BULMER, Sir William (by 1465-1531), of Wilton, Yorks.

Published in The History of Parliament: the House of Commons 1509-1558, ed. S.T. Bindoff, 1982
Available from Boydell and Brewer

Constituency

Dates

Family and Education

b. by 1465, s. of Sir Ralph Bulmer of Wilton by Joan, da. of Sir William Bowes of Streatlam, co. Dur. m. by 1490, Margery (d.1524), da. of John Conyers, 3s. 1da. suc. fa. 23 June 1486. Kntd. ?30 Sept. 1497.2

Offices Held

Commr. musters, Yorks. (N. Riding) 1495, 1511, 1512, concealed lands, Northumb. and Westmld. 1505, subsidy, Yorks (N. Riding) 1512, 1514, 1515, 1523, 1524; j.p. Yorks. (N. Riding) 1496-1514, (E., W. and N. Ridings) 1525-d., ?Cumb. 1525, Westmld. 1525-d., Northumb. 1531; sheriff and escheator, Durham 1503-16, 1523-7, jt. (with s. Sir John) 1527-9; sheriff, Yorks. 1517-18; member, council of 4th Earl of Shrewsbury 1522; lt. east march 1523; lt. Norham castle, Northumb. 1523; member, council of Duke of Richmond and steward of his household 1526.3

Biography

Sir William Bulmer was descended from a long-established Yorkshire family and was related to many leading ones in the north: among kinsmen named as feoffees to various uses in his will were Sir William Eure, Sir Thomas Hilton, John, 4th Lord Lumley, and Ralph Neville, 4th Earl of Westmorland.
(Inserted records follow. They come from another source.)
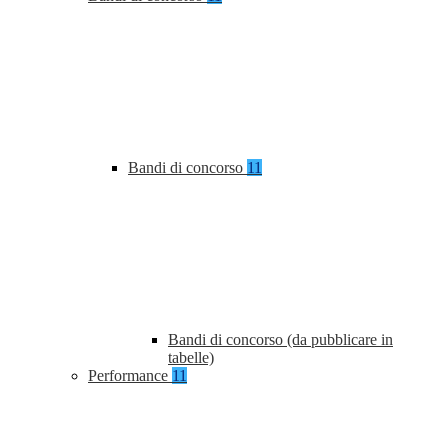
Bandi di concorso
11
Bandi di concorso (da pubblicare in
tabelle)
Performance
11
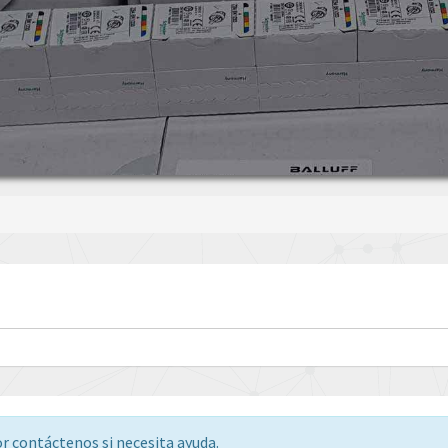
or contáctenos si necesita ayuda.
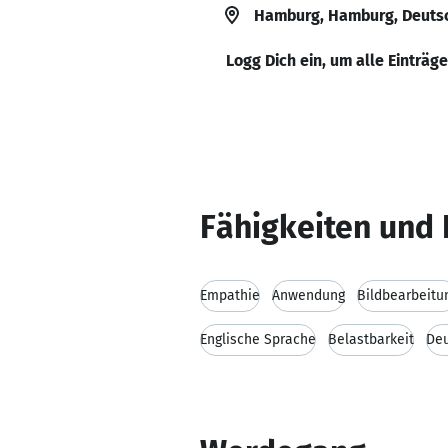
Hamburg, Hamburg, Deuts
Logg Dich ein, um alle Einträg
Fähigkeiten und 
Empathie
Anwendung
Bildbearbeitu
Englische Sprache
Belastbarkeit
De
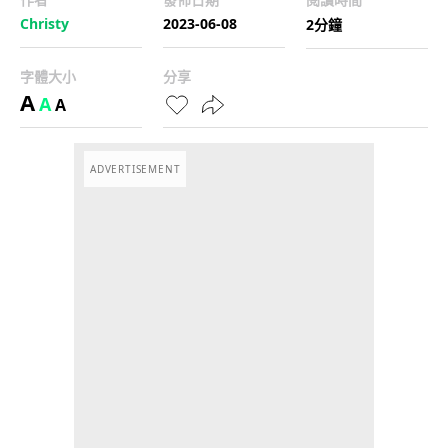
Christy
2023-06-08
2分鐘
字體大小
分享
A
A
A
ADVERTISEMENT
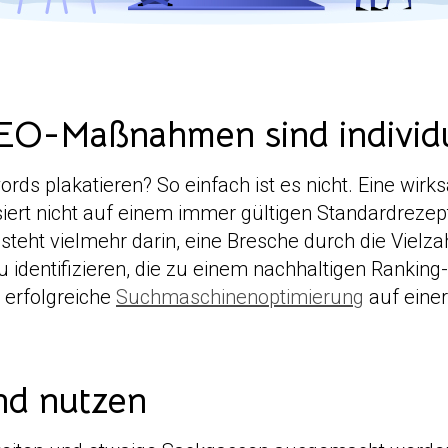
-Maßnahmen sind individuel
ds plakatieren? So einfach ist es nicht. Eine w
ert nicht auf einem immer gültigen Standardrezep
teht vielmehr darin, eine Bresche durch die Vielza
dentifizieren, die zu einem nachhaltigen Ranking-
 erfolgreiche
Suchmaschinenoptimierung
auf eine
nd nutzen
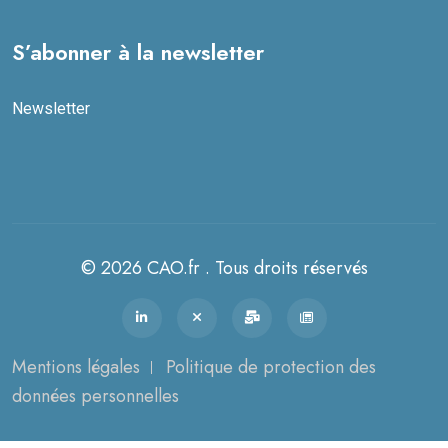
S’abonner à la newsletter
Newsletter
© 2026 CAO.fr . Tous droits réservés
Mentions légales
Politique de protection des
données personnelles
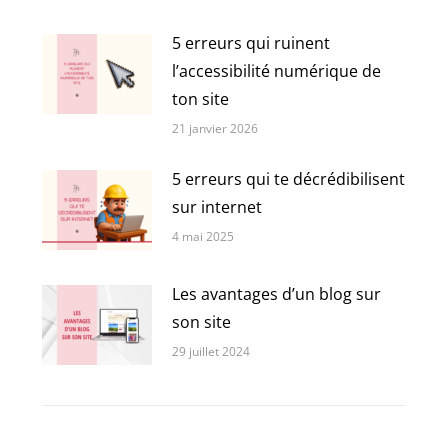
5 erreurs qui ruinent
l’accessibilité numérique de
ton site
21 janvier 2026
5 erreurs qui te décrédibilisent
sur internet
4 mai 2025
Les avantages d’un blog sur
son site
29 juillet 2024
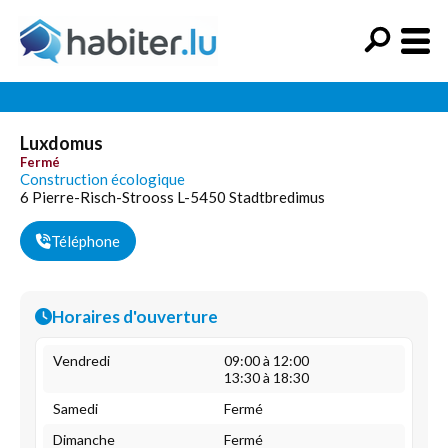
Luxdomus
Fermé
Construction écologique
6 Pierre-Risch-Strooss L-5450 Stadtbredimus
Téléphone
Horaires d'ouverture
Vendredi
09:00 à 12:00
13:30 à 18:30
Samedi
Fermé
Dimanche
Fermé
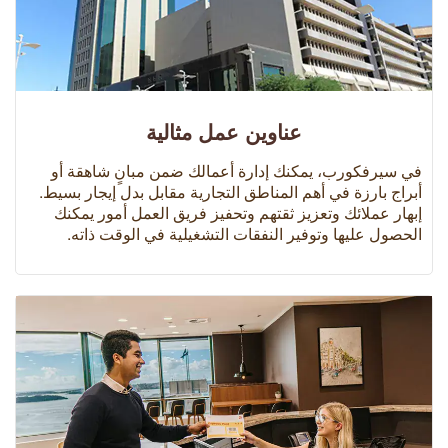
عناوين عمل مثالية
في سيرفكورب، يمكنك إدارة أعمالك ضمن مبانٍ شاهقة أو
أبراج بارزة في أهم المناطق التجارية مقابل بدل إيجار بسيط.
إبهار عملائك وتعزيز ثقتهم وتحفيز فريق العمل أمور يمكنك
الحصول عليها وتوفير النفقات التشغيلية في الوقت ذاته.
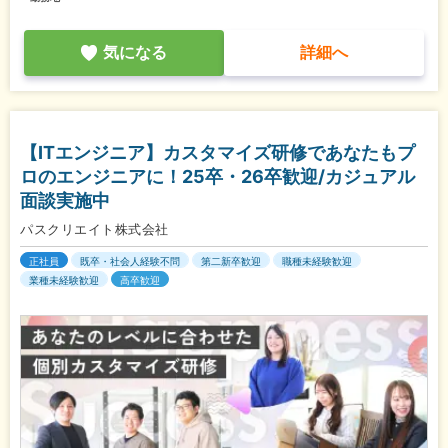
気になる
詳細へ
【ITエンジニア】カスタマイズ研修であなたもプ
ロのエンジニアに！25卒・26卒歓迎/カジュアル
面談実施中
パスクリエイト株式会社
正社員
既卒・社会人経験不問
第二新卒歓迎
職種未経験歓迎
業種未経験歓迎
高卒歓迎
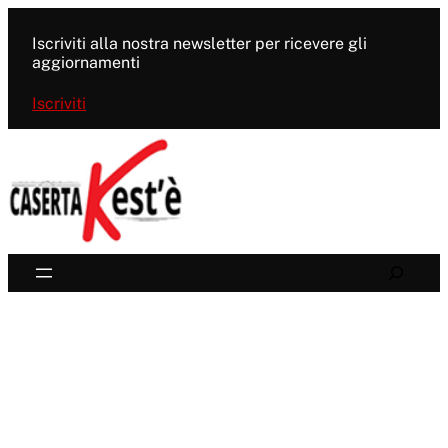
Vai
al
Iscriviti alla nostra newsletter per ricevere gli
contenuto
aggiornamenti
Iscriviti
Search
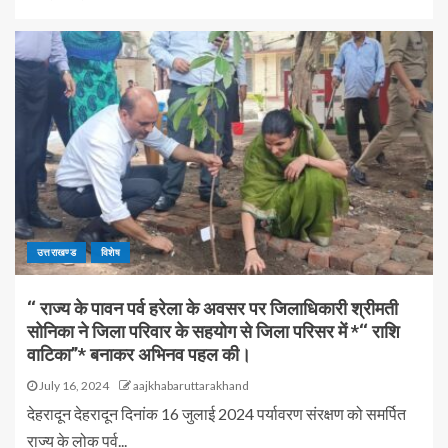
उत्तराखण्ड
विशेष
‘‘ राज्य के पावन पर्व हरेला के अवसर पर जिलाधिकारी श्रीमती
सोनिका ने जिला परिवार के सहयोग से जिला परिसर में *‘‘ राशि
वाटिका’’* बनाकर अभिनव पहल की।
July 16, 2024
aajkhabaruttarakhand
देहरादून देहरादून दिनांक 16 जुलाई 2024 पर्यावरण संरक्षण को समर्पित
राज्य के लोक पर्व...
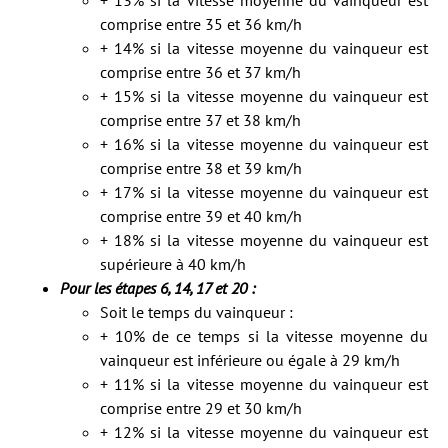
+ 13% si la vitesse moyenne du vainqueur est
comprise entre 35 et 36 km/h
+ 14% si la vitesse moyenne du vainqueur est
comprise entre 36 et 37 km/h
+ 15% si la vitesse moyenne du vainqueur est
comprise entre 37 et 38 km/h
+ 16% si la vitesse moyenne du vainqueur est
comprise entre 38 et 39 km/h
+ 17% si la vitesse moyenne du vainqueur est
comprise entre 39 et 40 km/h
+ 18% si la vitesse moyenne du vainqueur est
supérieure à 40 km/h
Pour les étapes 6, 14, 17 et 20 :
Soit le temps du vainqueur :
+ 10% de ce temps si la vitesse moyenne du
vainqueur est inférieure ou égale à 29 km/h
+ 11% si la vitesse moyenne du vainqueur est
comprise entre 29 et 30 km/h
+ 12% si la vitesse moyenne du vainqueur est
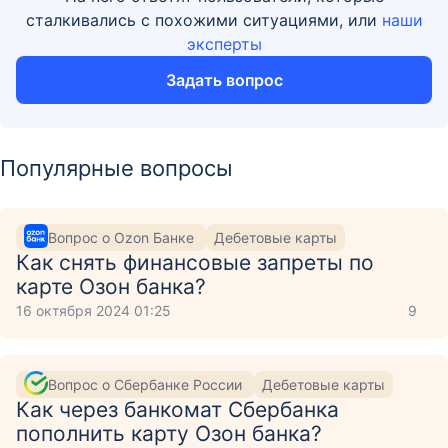
сталкивались с похожими ситуациями, или
наши
эксперты
Задать вопрос
Популярные вопросы
Вопрос о Ozon Банке
Дебетовые карты
Как снять финансовые запреты по
карте Озон банка?
16 октября 2024 01:25
9
Вопрос о Сбербанке России
Дебетовые карты
Как через банкомат Сбербанка
пополнить карту Озон банка?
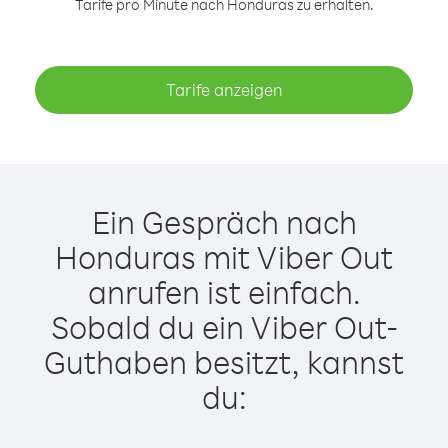
Tarife pro Minute nach Honduras zu erhalten.
Tarife anzeigen
Ein Gespräch nach
Honduras mit Viber Out
anrufen ist einfach.
Sobald du ein Viber Out-
Guthaben besitzt, kannst
du:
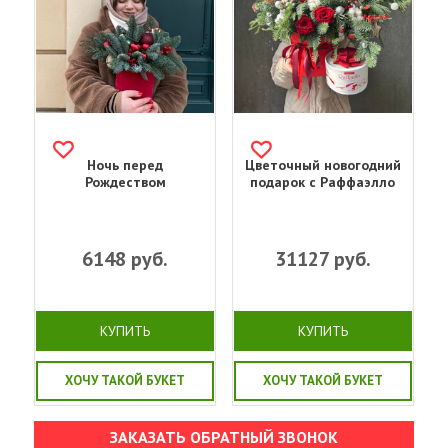
Ночь перед
Цветочный новогодний
Рождеством
подарок с Раффаэлло
6148
руб.
31127
руб.
КУПИТЬ
КУПИТЬ
ХОЧУ ТАКОЙ БУКЕТ
ХОЧУ ТАКОЙ БУКЕТ
ЗАКАЗАТЬ ОБРАТНЫЙ ЗВОНОК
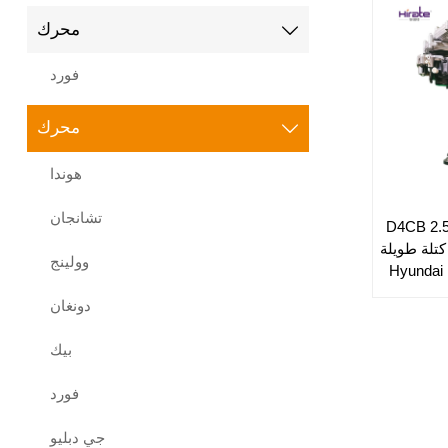
محرك

فورد
محرك

هوندا
تشانجان
غيار السيارات D4CB 2.5L
كتلة طويلة
وولينج
Hyundai H
دونغان
بيك
فورد
جي دبليو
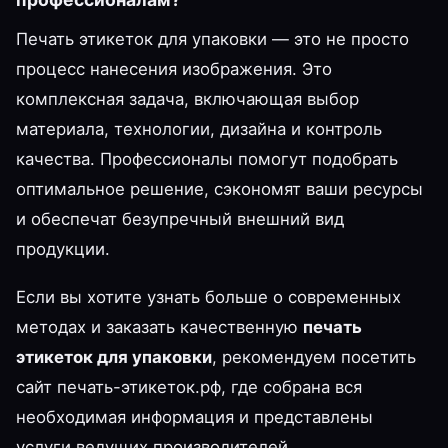
Печать этикеток для упаковки — это не просто
процесс нанесения изображения. Это
комплексная задача, включающая выбор
материала, технологии, дизайна и контроль
качества. Профессионалы помогут подобрать
оптимальное решение, сэкономят ваши ресурсы
и обеспечат безупречный внешний вид
продукции.
Если вы хотите узнать больше о современных
методах и заказать качественную
печать
этикеток для упаковки
, рекомендуем посетить
сайт печать-этикеток.рф, где собрана вся
необходимая информация и представлены
услуги ведущих производителей.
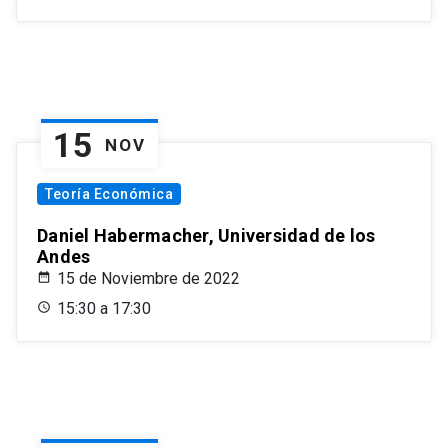
15
NOV
Teoría Económica
Daniel Habermacher, Universidad de los
Andes
15 de Noviembre de 2022
15:30 a 17:30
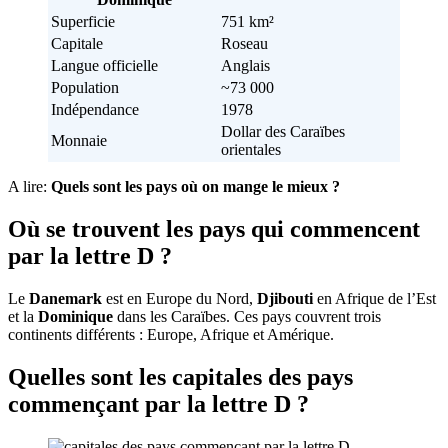
Superficie
751 km²
Capitale
Roseau
Langue officielle
Anglais
Population
~73 000
Indépendance
1978
Dollar des Caraïbes
Monnaie
orientales
A lire:
Quels sont les pays où on mange le mieux ?
Où se trouvent les pays qui commencent
par la lettre D ?
Le
Danemark
est en Europe du Nord,
Djibouti
en Afrique de l’Est
et la
Dominique
dans les Caraïbes. Ces pays couvrent trois
continents différents : Europe, Afrique et Amérique.
Quelles sont les capitales des pays
commençant par la lettre D ?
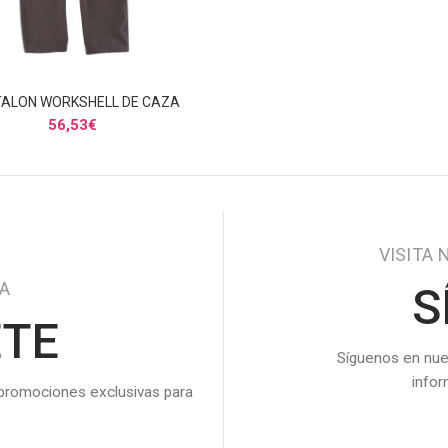
ALON WORKSHELL DE CAZA
SELECCIONAR OPCIONES
56,53
€
VISITA 
DA
S
ETE
Síguenos en nue
info
 promociones exclusivas para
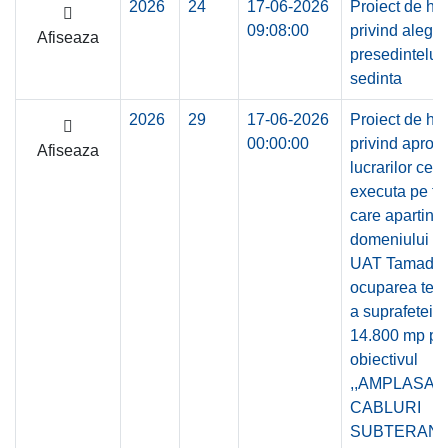
2026
24
17-06-2026
Proiect de ho
09:08:00
privind alege
Afiseaza
presedintelui
sedinta
2026
29
17-06-2026
Proiect de ho
00:00:00
privind aprob
Afiseaza
lucrarilor ce s
executa pe te
care apartine
domeniului pu
UAT Tamadau
ocuparea tem
a suprafetei d
14.800 mp pe
obiectivul
,,AMPLASA
CABLURI
SUBTERANE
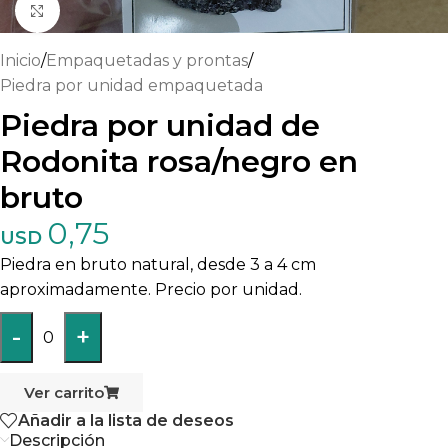
Haga clic para ampliar
Inicio
/
Empaquetadas y prontas
/
Piedra por unidad empaquetada
Piedra por unidad de
Rodonita rosa/negro en
bruto
0,75
USD
Piedra en bruto natural, desde 3 a 4 cm
aproximadamente. Precio por unidad.
-
+
0
Ver carrito
Añadir a la lista de deseos
Descripción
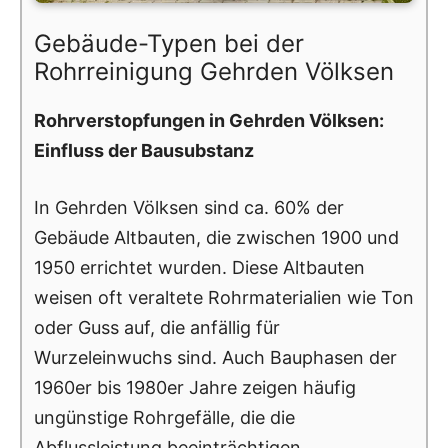
Gebäude-Typen bei der
Rohrreinigung Gehrden Völksen
Rohrverstopfungen in Gehrden Völksen:
Einfluss der Bausubstanz
In Gehrden Völksen sind ca. 60% der
Gebäude Altbauten, die zwischen 1900 und
1950 errichtet wurden. Diese Altbauten
weisen oft veraltete Rohrmaterialien wie Ton
oder Guss auf, die anfällig für
Wurzeleinwuchs sind. Auch Bauphasen der
1960er bis 1980er Jahre zeigen häufig
ungünstige Rohrgefälle, die die
Abflussleistung beeinträchtigen.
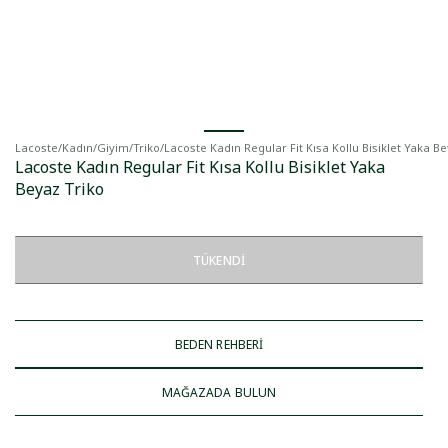
Lacoste
/
Kadın
/
Giyim
/
Triko
/
Lacoste Kadın Regular Fit Kısa Kollu Bisiklet Yaka Be
Lacoste Kadın Regular Fit Kısa Kollu Bisiklet Yaka
Beyaz Triko
TÜKENDI
BEDEN REHBERİ
MAĞAZADA BULUN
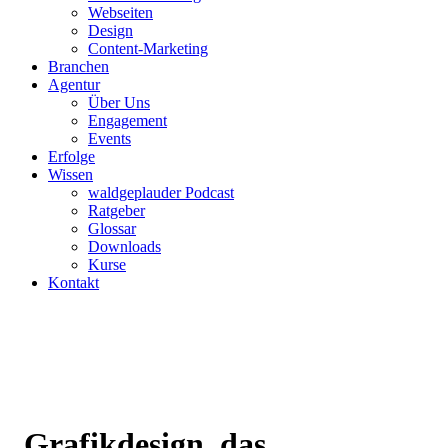
Webseiten
Design
Content-Marketing
Branchen
Agentur
Über Uns
Engagement
Events
Erfolge
Wissen
waldgeplauder Podcast
Ratgeber
Glossar
Downloads
Kurse
Kontakt
Grafikdesign, das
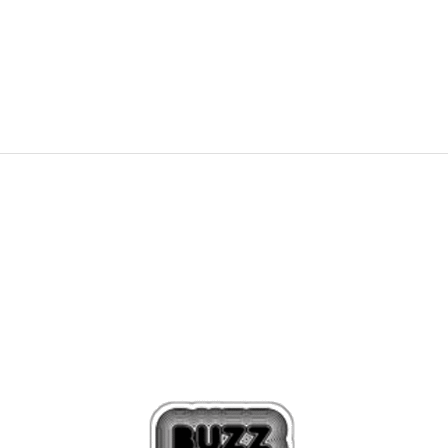
AIR JORDAN 1 – EXTENSION OF MY
PERSONALITY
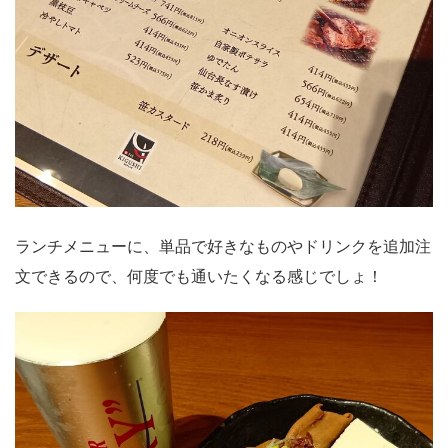
ランチメニューに、単品で好きなものやドリンクを追加注
文できるので、何度でも通いたくなる感じでしょ！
His wife was a granddaughter of William Neville, Lord Fauconberge and Earl of Kent, and sister of William Conyers who was raised to the peerage in 1509.4

Bulmer earned his knighthood in the Earl of Surrey’s Scottish campaign of 1497. Sixteen years later Thomas Ruthall, bishop of Durham, singled him out for praise after Flodden, and thereafter he was increasingly employed both by Ruthall and his successor Wolsey, and by the crown, as a soldier and administrator. In 1519 he incurred the King’s wrath when it appeared in the course of a star chamber suit against him that ‘being the King’s servant sworn, [he] refused the King’s service and became servant to the Duke of Buckingham’, the guardian and perhaps already the father-in-law of Bulmer’s kinsman Westmorland. Bulmer was better able than Buckingham to convince Henry VIII of his loyalty, and in the following year he was one of the three knights entrusted with the King’s security at the Field of Cloth of Gold.5

On 28 Mar. 1523, when on Wolsey’s orders he was at Norham, Bulmer reported to the cardinal that the sheriff of Yorkshire had told him he was ‘chosen one of the knights of the shire of York both by writ and by a special letter from the King’s highness’ and inquired whether he should ‘come up or ... tarry here’. If Bulmer attended the Parliament it cannot have been for long. No trace has been found of his whereabouts during the first session, but while the second was in progress he took part in two raids into Scotland and he was at Norham on 28 July, the day before it closed; he could have hastened south for the third session, which opened on 31 July, but within three weeks of the dissolution on 13 Aug. he was putting the bishopric of Durham in readiness for further action.6

In 1528 Bulmer supported a plea of unfitness for further service by saying that he could neither mount nor dismount without help. He made his will on 1 and 6 Oct. 1531 and died 12 days later. Having first named as executors his three sons, Sir John, Sir Ralph and Sir William (whose knighthood in 1523 is apt to give rise to confusion with his father), he afterwards deleted Sir John; his supervisors were the Earl of Westmorland, Christopher, 2nd Lord Conyers, and his ‘son’ (really his grandson’s father-in-law) Sir Thomas Tempest. He left elaborate instructions for the ordering of a chantry at Wilton. The heir Sir John, then a man of 40 or more, was executed in 1537 for his part in the northern rebellion, leaving a son Ralph who was restored in blood in 1549 (2 and 3 Edw. VI, no. 44).